Adjusted net income attributable to Zygo Corporation  $ 2,678  $ 980  $ 10,598  $ 3,597
         
GAAP earnings per diluted share attributable to Zygo Corporation (as reported) $0.10 $0.05 $0.42 $0.19
Adjusted earnings per diluted share attributable to Zygo Corporation $0.14 $0.05 $0.55 $0.19
Weighted average shares used in diluted shares calculation 19,336 19,126 19,284 19,080

Note 1 – For the nine months ended March 31, 2014, reported results included separation costs and related tax effect incurred in connection with the previously-announced separation of the Company's former Chief Executive Officer.

Note 2 - For the nine months ended March 31, 2014, reported results also included the cost of a terminated acquisition effort and the related tax effect.

Note 3 - For the three and nine months ended March 31, 2014, reported results also included the costs associated with the pending merger and the related tax effect.

Note 4 - For the three and nine months ended March 31, 2014, reported results also included the cost of accounting fees related to the Company's auditors' review of the Company's ongoing analysis of its tax accounts.

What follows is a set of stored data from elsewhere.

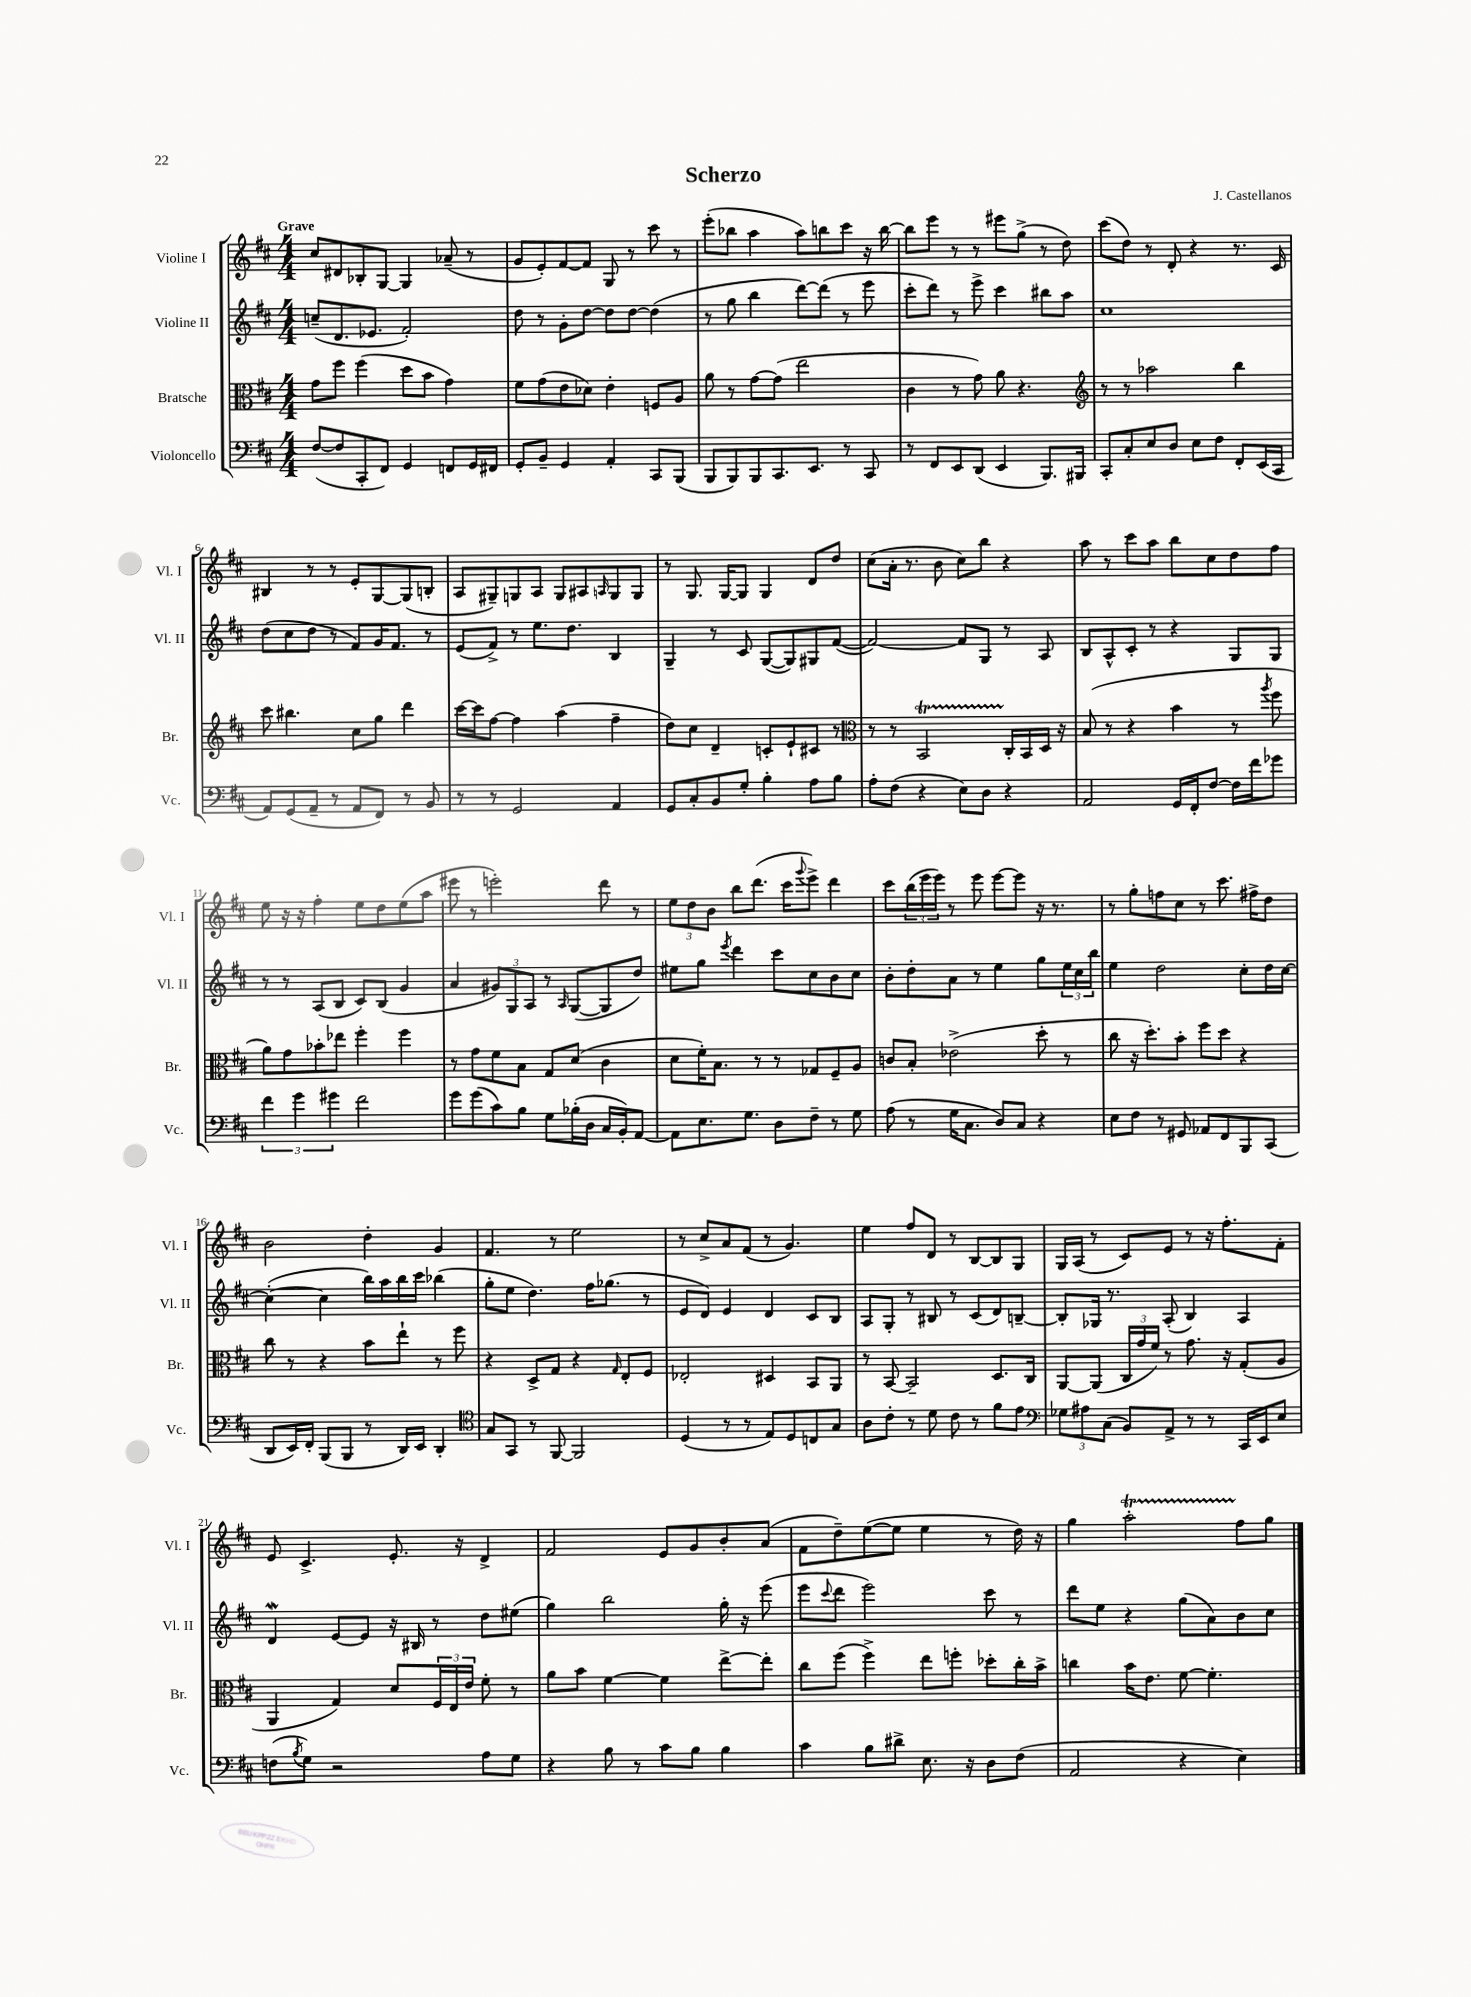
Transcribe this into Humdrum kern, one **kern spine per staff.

**kern	**kern	**kern	**kern
*staff4	*staff3	*staff2	*staff1
*clefF4	*clefC3	*clefG2	*clefG2
*k[f#c#]	*k[f#c#]	*k[f#c#]	*k[f#c#]
*M4/4	*M4/4	*M4/4	*M4/4
([8F#	8g	(8cc~	8cc#
8F#]	8ff#	8.d	8d#
8CC#'	(4ff#	.	8B-'
.	.	8.e-	.
8FF#)	.	.	[8G
4GG	8dd	2f#')	4G]
.	8b	.	.
8FF	4g)	.	(8a-~
16GG	.	.	8r
16FF#	.	.	.
=	=	=	=
8GG'	8f#	8dd	8g
8BB~	(8g	8r	8e')
4GG	8e	8g'	[8f#
.	8d-)	[8dd	8f#]
4AA'	4e'	8dd]	8G
.	.	[8dd	8r
8CC#	8F	(4dd]	8ccc#
(8BBB	8A	.	8r
=	=	=	=
8BBB	8a	8r	(8eee'
8BBB)	8r	8gg	8bb-
8BBB	[8g	4bb	4aa
8.CC#	(8g]	.	.
.	2ee	[8ddd)	8aa)
8.EE	.	.	.
.	.	(8ddd]	8bb
8r	.	8r	8ccc#
8CC#	.	8eee	16r
.	.	.	[16bb
=	=	=	=
8r	4c#	8ccc#'	8bb]
8FF#	.	8ddd)	8eee
8EE	8r	8r	8r
(8DD	8g)	8eee^	8r
4EE	8a	4ccc#	8eee#
.	4.r	.	(8gg^
8.BBB)	.	8bb#	8r
.	.	8aa	8dd)
16BBB#	.	.	.
=	=	=	=
*	*clefG2	*	*
8CC#'	8r	1cc#	(8ccc#
8C#'	8r	.	8dd)
8E	2aa-	.	8r
8D	.	.	8d'
8E	.	.	4r
8F#	.	.	.
8FF#'	4bb	.	8.r
(16EE	.	.	.
16CC#	.	.	16c#
=	=	=	=
8AA)	8ccc#	(8dd	4B#
(8GG	4.bb#	8cc#	.
8AA~	.	8dd	8r
8r	.	8r	8r
8AA	8cc#	8f#)	8e'
8FF#)	8gg	16g	[8G
.	.	8.f#	.
8r	4ddd	.	(8G]
8BB	.	8r	8B'
=	=	=	=
8r	[16ccc#	(8e	8A
.	16ccc#]	.	.
8r	[8ff#	8f#^)	8G#~)
2GG	4ff#]	8r	8G
.	.	8.ee	8A
.	(4aa	.	8G
.	.	8.dd	.
.	.	.	8A#
.	.	.	16qqA
4AA	4ff#~	4B	8G
.	.	.	8G
=	=	=	=
8GG	8dd)	4G~	8r
8C#'	8cc#	.	8.G
8BB	4d~	8r	.
.	.	.	[16G
8G'	.	8c#	8G]
4B'	8c'	([8G	4G
.	8e`	8G])	.
8A	8c#	8G#	8d
8B	8r	([8f#	8dd
=	=	=	=
*	*clefC3	*	*
8A'	8r	2f#_)	(8cc#
(8F#	8r	.	16a'
.	.	.	8.r
4r	2BB	.	.
.	.	.	8b
8E)	.	8f#]	8cc#)
8D	.	8G	8bb
4r	16C#'	8r	4r
.	16BB	.	.
.	16D	8A	.
.	16r	.	.
=	=	=	=
2AA	(8B	8B	8aa
.	8r	8A^^	8r
.	4r	8c#'	8ccc#
.	.	8r	8aa
16GG	4b	4r	8bb
16FF#'	.	.	.
[8F#	.	.	8cc#
16F#]	8r	8G	8dd
16f#	.	.	.
.	8qaa	.	.
8g-	8ff#	8G	8ff#
=	=	=	=
6f#	8a)	8r	8ee
.	8g	8r	16r
6g	.	.	.
.	.	.	16r
.	8b-'	(8A	4ff#'
6g#	.	.	.
.	8ee-	8B	.
2f#	4ff#'	8c#)	8ee
.	.	(8B	8dd
.	4ff#	4g	(8ee
.	.	.	8aa
=	=	=	=
8g	8r	4a	8eee#
(8g	8g	.	8r
8c#)	8f#	12g#)	2eee')
.	.	12G	.
8B	8B	.	.
.	.	12A	.
8G	8G	8r	.
.	.	16qqA	.
(16B-'	(8d	([8G	.
16D	.	.	.
16C#	4c#	8G]	8ddd
16BB')	.	.	.
[8AA	.	8dd)	8r
=	=	=	=
8AA]	8d	8ee#	12ee
.	.	.	12dd
8.E	16f#')	8gg	.
.	.	.	12b
.	8.B	.	.
.	.	8qeee	.
.	.	4ddd	8bb
8.G	.	.	.
.	8r	.	(8.ddd
8D	8r	8ccc#	.
.	.	.	16ccc#
.	.	.	8qqggg
8F#~	8G-	8cc#	8eee^)
8r	8F#~	8b	4ddd
8G	8A	8cc#	.
=	=	=	=
(8A	8c	8b'	8ccc#
8r	8B'	8dd'	(24bb
.	.	.	24eee
.	.	.	24eee)
16G	(2e-^	8a	8r
8.C#	.	.	.
.	.	8r	8eee
8D)	.	4ee	[8eee
8C#	.	.	8eee]
4r	8dd'	8gg	16r
.	.	.	8.r
.	8r	24ee	.
.	.	24cc#	.
.	.	24bb	.
=	=	=	=
8E	8cc#	4ee	8r
8F#	16r	.	8gg'
.	8.dd')	.	.
8r	.	2dd	8ff
8GG#	8b'	.	8cc#
8AA-	8ff#	.	8r
8FF#	8dd	.	8.ccc#
8BBB	4r	8cc#'	.
.	.	.	16ff#^
(8CC#	.	16dd	8dd
.	.	[16cc#	.
=	=	=	=
8DD	8cc#	(4cc#'_	2b
16EE)	8r	.	.
16FF#'	.	.	.
(8BBB	4r	4cc#]	.
8BBB	.	.	.
8r	8b	16bb)	4dd'
.	.	16aa	.
16DD)	8ee`	16bb	.
16EE	.	16ccc#	.
4DD'	8r	(4bb-	4g
.	8ff#	.	.
=	=	=	=
*clefC4	*	*	*
8G	4r	8gg'	4.f#
8GG	.	8ee	.
8r	8D^	4.dd)	.
[8FF#	8G	.	8r
2FF#]	4r	.	2ee
.	.	16ff#	.
.	.	(8.gg-	.
.	16qqG	.	.
.	8E'	.	.
.	8F#	8r	.
=	=	=	=
(4D	2E-'	8e	8r
.	.	8d)	8cc#^
8r	.	4e	8a
8r	.	.	(8f#
8E)	4D#	4d	8r
8D	.	.	4.g)
8C	8BB	8c#	.
8G	8AA	8B	.
=	=	=	=
8A	8r	8A	4ee
8c#'	[8BB	8G'	.
8r	2BB~]	8r	8ff#
8d	.	8B#	8d
8c#	.	8r	8r
8r	.	(8c#	[8B
8f#	8.D	8d)	8B]
8e	.	[8B~	8G
.	16C#	.	.
=	=	=	=
*clefF4	*	*	*
12G-	[8AA	8B']	16G
.	.	.	(16A
12A#	.	.	.
.	(8AA]	16G-	8r
(12C#	.	.	.
.	.	8.r	.
8BB)	24C#	.	8c#)
.	24g	.	.
.	24f#)	.	.
8AA^	8r	(8A'	8e
8r	8.g	4B)	8r
8r	.	.	16r
.	16r	.	8.ff#'
16CC#	(8G'	4A	.
16EE	.	.	.
8E	8A	.	8f#'
=	=	=	=
(8F	4AA	4d	8e
8qB	.	.	.
8G)	.	.	4.c#^
2r	4G)	[8e	.
.	.	8e]	.
.	8d	16r	8.e'
.	.	16B#	.
.	24F#	8r	.
.	24E	.	.
.	.	.	16r
.	24e	.	.
8A	8f#'	8dd	4d^
8G	8r	(8ee#	.
=	=	=	=
4r	8a	4gg)	2f#
.	8b	.	.
8B	[4f#	2bb	.
8r	.	.	.
8c#	4f#]	.	8e
8B	.	.	8g
4B	[8ee^	16gg'	8b'
.	.	16r	.
.	8ee']	(8eee	(8a
=	=	=	=
4c#	8cc#	8eee	8f#
.	.	8qqccc#	.
.	(8ff#	8ddd	8dd~)
8B	4ff#^)	2eee)	([8ee
8d#^	.	.	8ee]
8.E	8ee	.	4ee
.	8ff'	.	.
16r	.	.	.
8D	8dd-'	8ccc#	8r
(8F#	16cc#'	8r	16dd)
.	16b^	.	16r
=	=	=	=
2AA	4cc	8ddd	4gg
.	.	8ee	.
.	16b	4r	2aa'
.	8.e	.	.
4r	[8f#	(8gg	.
.	4.f#']	8a)	.
4E)	.	8b	8ff#
.	.	8cc#	8gg
==	==	==	==
*-	*-	*-	*-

Adjusted net income and adjusted net earnings per diluted share are operating performance measures defined by the Company and used by the Company's management to evaluate its operating activities, and a reconciliation of those amounts to reported results is presented above. These non-GAAP measures are not alternatives to, and are not intended to replace, the most directly comparable reported measures under GAAP and should not be considered as alternatives to net income and net earnings per diluted share, or any other measure of consolidated operating results, under GAAP. The Company believes that providing such non-GAAP measures and reconciliation is useful to users of the financial statements, since such measures involve certain significant and unusual adjustments to the Company's results, thus enhancing comparability of the Company's results between periods presented.